» **Short exercise**: Render the lines below as a JSON list of strings, with one string for each line and any blank lines omitted.

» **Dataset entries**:
====
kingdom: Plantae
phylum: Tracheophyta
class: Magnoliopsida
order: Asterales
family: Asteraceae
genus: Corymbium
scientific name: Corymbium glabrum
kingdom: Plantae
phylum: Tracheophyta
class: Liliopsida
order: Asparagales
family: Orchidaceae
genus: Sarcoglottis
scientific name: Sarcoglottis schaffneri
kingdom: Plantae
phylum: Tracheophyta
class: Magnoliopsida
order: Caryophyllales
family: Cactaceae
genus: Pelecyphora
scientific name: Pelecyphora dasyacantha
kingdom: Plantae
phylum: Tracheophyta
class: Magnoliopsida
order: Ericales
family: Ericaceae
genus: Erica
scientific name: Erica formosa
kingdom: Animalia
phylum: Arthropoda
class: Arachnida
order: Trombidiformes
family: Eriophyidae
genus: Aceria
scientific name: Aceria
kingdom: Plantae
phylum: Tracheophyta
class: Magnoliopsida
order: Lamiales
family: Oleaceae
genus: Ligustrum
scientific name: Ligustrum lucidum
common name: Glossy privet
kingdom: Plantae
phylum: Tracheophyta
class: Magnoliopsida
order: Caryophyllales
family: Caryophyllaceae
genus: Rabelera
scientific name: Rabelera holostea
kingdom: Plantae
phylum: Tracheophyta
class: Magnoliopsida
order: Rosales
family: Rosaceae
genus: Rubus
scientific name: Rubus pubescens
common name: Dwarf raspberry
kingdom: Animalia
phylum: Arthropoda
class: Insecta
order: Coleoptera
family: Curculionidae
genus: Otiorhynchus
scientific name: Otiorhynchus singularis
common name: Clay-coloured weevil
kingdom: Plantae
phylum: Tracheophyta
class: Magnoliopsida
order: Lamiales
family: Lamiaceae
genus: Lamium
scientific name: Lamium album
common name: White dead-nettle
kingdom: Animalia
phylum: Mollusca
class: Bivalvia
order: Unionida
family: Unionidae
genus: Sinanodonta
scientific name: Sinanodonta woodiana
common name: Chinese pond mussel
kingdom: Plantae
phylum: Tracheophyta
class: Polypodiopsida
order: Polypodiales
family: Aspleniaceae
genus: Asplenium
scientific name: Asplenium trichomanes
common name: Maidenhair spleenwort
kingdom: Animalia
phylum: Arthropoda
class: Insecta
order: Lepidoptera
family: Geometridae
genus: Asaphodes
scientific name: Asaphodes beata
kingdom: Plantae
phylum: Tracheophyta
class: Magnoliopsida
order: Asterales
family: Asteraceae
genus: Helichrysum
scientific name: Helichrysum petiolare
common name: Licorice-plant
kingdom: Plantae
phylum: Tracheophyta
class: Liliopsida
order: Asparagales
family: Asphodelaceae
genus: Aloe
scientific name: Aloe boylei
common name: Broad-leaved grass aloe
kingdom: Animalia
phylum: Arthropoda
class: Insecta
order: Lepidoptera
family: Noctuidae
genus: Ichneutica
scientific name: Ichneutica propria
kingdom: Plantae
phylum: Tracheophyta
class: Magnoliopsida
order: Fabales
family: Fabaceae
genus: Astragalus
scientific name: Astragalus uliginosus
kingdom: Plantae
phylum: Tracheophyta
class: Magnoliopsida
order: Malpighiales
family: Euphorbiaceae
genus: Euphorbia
====
» **Response**:
[
  "kingdom: Plantae",
  "phylum: Tracheophyta",
  "class: Magnoliopsida",
  "order: Asterales",
  "family: Asteraceae",
  "genus: Corymbium",
  "scientific name: Corymbium glabrum",
  "kingdom: Plantae",
  "phylum: Tracheophyta",
  "class: Liliopsida",
  "order: Asparagales",
  "family: Orchidaceae",
  "genus: Sarcoglottis",
  "scientific name: Sarcoglottis schaffneri",
  "kingdom: Plantae",
  "phylum: Tracheophyta",
  "class: Magnoliopsida",
  "order: Caryophyllales",
  "family: Cactaceae",
  "genus: Pelecyphora",
  "scientific name: Pelecyphora dasyacantha",
  "kingdom: Plantae",
  "phylum: Tracheophyta",
  "class: Magnoliopsida",
  "order: Ericales",
  "family: Ericaceae",
  "genus: Erica",
  "scientific name: Erica formosa",
  "kingdom: Animalia",
  "phylum: Arthropoda",
  "class: Arachnida",
  "order: Trombidiformes",
  "family: Eriophyidae",
  "genus: Aceria",
  "scientific name: Aceria",
  "kingdom: Plantae",
  "phylum: Tracheophyta",
  "class: Magnoliopsida",
  "order: Lamiales",
  "family: Oleaceae",
  "genus: Ligustrum",
  "scientific name: Ligustrum lucidum",
  "common name: Glossy privet",
  "kingdom: Plantae",
  "phylum: Tracheophyta",
  "class: Magnoliopsida",
  "order: Caryophyllales",
  "family: Caryophyllaceae",
  "genus: Rabelera",
  "scientific name: Rabelera holostea",
  "kingdom: Plantae",
  "phylum: Tracheophyta",
  "class: Magnoliopsida",
  "order: Rosales",
  "family: Rosaceae",
  "genus: Rubus",
  "scientific name: Rubus pubescens",
  "common name: Dwarf raspberry",
  "kingdom: Animalia",
  "phylum: Arthropoda",
  "class: Insecta",
  "order: Coleoptera",
  "family: Curculionidae",
  "genus: Otiorhynchus",
  "scientific name: Otiorhynchus singularis",
  "common name: Clay-coloured weevil",
  "kingdom: Plantae",
  "phylum: Tracheophyta",
  "class: Magnoliopsida",
  "order: Lamiales",
  "family: Lamiaceae",
  "genus: Lamium",
  "scientific name: Lamium album",
  "common name: White dead-nettle",
  "kingdom: Animalia",
  "phylum: Mollusca",
  "class: Bivalvia",
  "order: Unionida",
  "family: Unionidae",
  "genus: Sinanodonta",
  "scientific name: Sinanodonta woodiana",
  "common name: Chinese pond mussel",
  "kingdom: Plantae",
  "phylum: Tracheophyta",
  "class: Polypodiopsida",
  "order: Polypodiales",
  "family: Aspleniaceae",
  "genus: Asplenium",
  "scientific name: Asplenium trichomanes",
  "common name: Maidenhair spleenwort",
  "kingdom: Animalia",
  "phylum: Arthropoda",
  "class: Insecta",
  "order: Lepidoptera",
  "family: Geometridae",
  "genus: Asaphodes",
  "scientific name: Asaphodes beata",
  "kingdom: Plantae",
  "phylum: Tracheophyta",
  "class: Magnoliopsida",
  "order: Asterales",
  "family: Asteraceae",
  "genus: Helichrysum",
  "scientific name: Helichrysum petiolare",
  "common name: Licorice-plant",
  "kingdom: Plantae",
  "phylum: Tracheophyta",
  "class: Liliopsida",
  "order: Asparagales",
  "family: Asphodelaceae",
  "genus: Aloe",
  "scientific name: Aloe boylei",
  "common name: Broad-leaved grass aloe",
  "kingdom: Animalia",
  "phylum: Arthropoda",
  "class: Insecta",
  "order: Lepidoptera",
  "family: Noctuidae",
  "genus: Ichneutica",
  "scientific name: Ichneutica propria",
  "kingdom: Plantae",
  "phylum: Tracheophyta",
  "class: Magnoliopsida",
  "order: Fabales",
  "family: Fabaceae",
  "genus: Astragalus",
  "scientific name: Astragalus uliginosus",
  "kingdom: Plantae",
  "phylum: Tracheophyta",
  "class: Magnoliopsida",
  "order: Malpighiales",
  "family: Euphorbiaceae",
  "genus: Euphorbia"
]